The scale of the water challenge, however, is enormous. A 2017 World Bank report said that approximately 160 million of the 1.3 billion people in the country do not have access to clean water and that 21% of communicable diseases are related to unsafe water and lack of hygiene practices. Government expert group NITI Aayog says 600 million Indians face severe water shortages. Even India’s public health infrastructure, which is probably the first port of call for the poor, often lacks adequate water and sanitation facilities. Barely 18% of rural households have access to running water. Last year, the Center said that at least 189.7 million rural homes are receiving less than 40 liters per capita per day, which is the norm when implementing rural water supply schemes to provide drinking water.
Or take the handwash. As the number of coronavirus cases detected in India increases, health professionals have suggested frequent hand washing as a precaution. But getting people to do this may not be easy, as many homes across the country do not have adequate hand-washing facilities, according to the National Survey of Family Health (2015-16).
The enumerators were able to find a designated place to wash their hands in approximately 97% of surveyed households, but not all with adequate cleaning facilities. Water was not available in 14% of these households at the place where they washed their hands. In urban areas, the proportion of these households was only 6% compared to 18% in rural areas.

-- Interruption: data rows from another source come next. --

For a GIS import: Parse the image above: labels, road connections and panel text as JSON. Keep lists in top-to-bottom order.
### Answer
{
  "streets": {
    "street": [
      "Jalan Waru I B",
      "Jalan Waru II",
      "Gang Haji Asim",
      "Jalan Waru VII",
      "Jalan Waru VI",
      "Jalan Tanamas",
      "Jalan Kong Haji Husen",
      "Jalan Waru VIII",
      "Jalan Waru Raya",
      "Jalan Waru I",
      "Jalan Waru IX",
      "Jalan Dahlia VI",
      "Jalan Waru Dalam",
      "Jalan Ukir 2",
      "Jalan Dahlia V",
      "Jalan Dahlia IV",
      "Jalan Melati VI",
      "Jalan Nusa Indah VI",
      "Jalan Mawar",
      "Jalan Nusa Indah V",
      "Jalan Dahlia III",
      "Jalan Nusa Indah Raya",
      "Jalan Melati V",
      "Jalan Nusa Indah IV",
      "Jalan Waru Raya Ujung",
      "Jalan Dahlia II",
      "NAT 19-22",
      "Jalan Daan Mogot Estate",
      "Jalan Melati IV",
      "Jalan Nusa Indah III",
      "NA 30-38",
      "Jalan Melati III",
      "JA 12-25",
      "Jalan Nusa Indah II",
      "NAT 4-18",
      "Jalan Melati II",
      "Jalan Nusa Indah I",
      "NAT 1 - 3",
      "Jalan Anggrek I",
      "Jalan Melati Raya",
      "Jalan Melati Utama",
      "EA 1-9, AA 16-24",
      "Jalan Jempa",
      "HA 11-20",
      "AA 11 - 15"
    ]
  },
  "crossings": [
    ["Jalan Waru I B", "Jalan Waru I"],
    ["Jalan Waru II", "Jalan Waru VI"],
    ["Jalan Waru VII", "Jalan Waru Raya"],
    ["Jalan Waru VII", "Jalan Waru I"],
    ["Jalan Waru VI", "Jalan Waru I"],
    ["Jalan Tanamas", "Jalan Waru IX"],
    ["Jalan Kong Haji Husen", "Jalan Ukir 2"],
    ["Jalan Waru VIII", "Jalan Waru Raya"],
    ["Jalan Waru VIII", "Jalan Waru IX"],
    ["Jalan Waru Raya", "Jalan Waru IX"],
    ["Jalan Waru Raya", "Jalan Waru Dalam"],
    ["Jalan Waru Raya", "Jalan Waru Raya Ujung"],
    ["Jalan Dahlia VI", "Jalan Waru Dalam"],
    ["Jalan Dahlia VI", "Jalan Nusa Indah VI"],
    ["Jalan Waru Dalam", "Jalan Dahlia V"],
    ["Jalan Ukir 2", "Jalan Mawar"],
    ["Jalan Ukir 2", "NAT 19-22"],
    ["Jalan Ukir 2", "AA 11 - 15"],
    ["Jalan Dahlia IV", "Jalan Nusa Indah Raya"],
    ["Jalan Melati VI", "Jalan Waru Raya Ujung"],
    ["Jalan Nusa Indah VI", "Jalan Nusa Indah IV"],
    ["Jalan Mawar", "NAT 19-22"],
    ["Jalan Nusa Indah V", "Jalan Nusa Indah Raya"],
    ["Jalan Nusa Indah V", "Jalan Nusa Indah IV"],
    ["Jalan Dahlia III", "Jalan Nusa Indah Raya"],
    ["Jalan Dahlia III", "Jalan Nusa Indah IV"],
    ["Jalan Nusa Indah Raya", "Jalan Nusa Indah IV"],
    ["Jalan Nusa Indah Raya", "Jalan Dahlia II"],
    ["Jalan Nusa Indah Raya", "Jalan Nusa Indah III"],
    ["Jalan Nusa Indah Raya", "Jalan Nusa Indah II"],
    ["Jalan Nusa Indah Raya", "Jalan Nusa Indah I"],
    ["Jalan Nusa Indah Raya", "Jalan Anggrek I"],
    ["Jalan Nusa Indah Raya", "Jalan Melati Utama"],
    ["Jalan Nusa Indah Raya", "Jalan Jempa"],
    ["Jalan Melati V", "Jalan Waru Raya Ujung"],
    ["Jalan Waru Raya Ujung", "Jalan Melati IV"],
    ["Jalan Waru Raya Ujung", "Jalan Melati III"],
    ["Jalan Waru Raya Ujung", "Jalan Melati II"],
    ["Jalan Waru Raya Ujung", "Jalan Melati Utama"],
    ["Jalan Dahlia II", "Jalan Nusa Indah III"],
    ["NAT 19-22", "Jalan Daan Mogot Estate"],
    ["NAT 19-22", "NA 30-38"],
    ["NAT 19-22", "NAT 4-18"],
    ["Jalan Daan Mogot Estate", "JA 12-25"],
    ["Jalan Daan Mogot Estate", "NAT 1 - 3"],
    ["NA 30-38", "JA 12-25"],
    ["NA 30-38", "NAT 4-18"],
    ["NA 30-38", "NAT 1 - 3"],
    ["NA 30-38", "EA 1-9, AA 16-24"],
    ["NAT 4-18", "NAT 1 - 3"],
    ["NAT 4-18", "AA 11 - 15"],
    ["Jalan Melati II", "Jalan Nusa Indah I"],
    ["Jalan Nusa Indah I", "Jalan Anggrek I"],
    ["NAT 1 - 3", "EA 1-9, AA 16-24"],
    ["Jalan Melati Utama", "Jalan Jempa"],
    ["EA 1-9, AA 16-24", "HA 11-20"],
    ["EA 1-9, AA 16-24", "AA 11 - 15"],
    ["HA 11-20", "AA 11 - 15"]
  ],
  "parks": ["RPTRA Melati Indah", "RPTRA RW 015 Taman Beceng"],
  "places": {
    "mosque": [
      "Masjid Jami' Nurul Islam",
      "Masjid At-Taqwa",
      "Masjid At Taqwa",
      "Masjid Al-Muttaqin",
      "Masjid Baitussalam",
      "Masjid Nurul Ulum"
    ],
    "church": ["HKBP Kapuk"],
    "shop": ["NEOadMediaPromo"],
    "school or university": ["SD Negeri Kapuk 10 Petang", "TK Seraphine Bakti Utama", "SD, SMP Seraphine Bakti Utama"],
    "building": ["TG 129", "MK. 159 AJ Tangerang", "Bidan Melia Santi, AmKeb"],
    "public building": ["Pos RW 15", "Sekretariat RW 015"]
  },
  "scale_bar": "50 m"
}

Without a doubt, among the households that had water, around 19% did not have cleaning agents such as soap, ash, mud or sand.
The Center has focused on water conservation and has tried to guarantee the piped water supply to the homes of the Jal Jeevan Mission (JJM). However, there is a question of resources. The allocation for JJM in the current financial year is ~ 11.5 billion rupees, compared to ~ 10 billion rupees last year.
The water challenge is only growing. Twenty-one Indian cities, including Delhi, Bangalore, Chennai and Hyderabad, will run out of groundwater by 2030, affecting 100 million people, according to a report by NITI Aayog. Many villages are also facing a severe water crisis, leading to a development crisis, and it is also forcing people to migrate.
As the coronavirus episode shows, India does not have the luxury of time to face related challenges. Since the construction of mega water conservation and distribution projects requires time and funds, it is imperative that the State increase its pressure for small-scale decentralized efforts to guarantee a safe and healthy life for all citizens.
The opinions expressed are personal.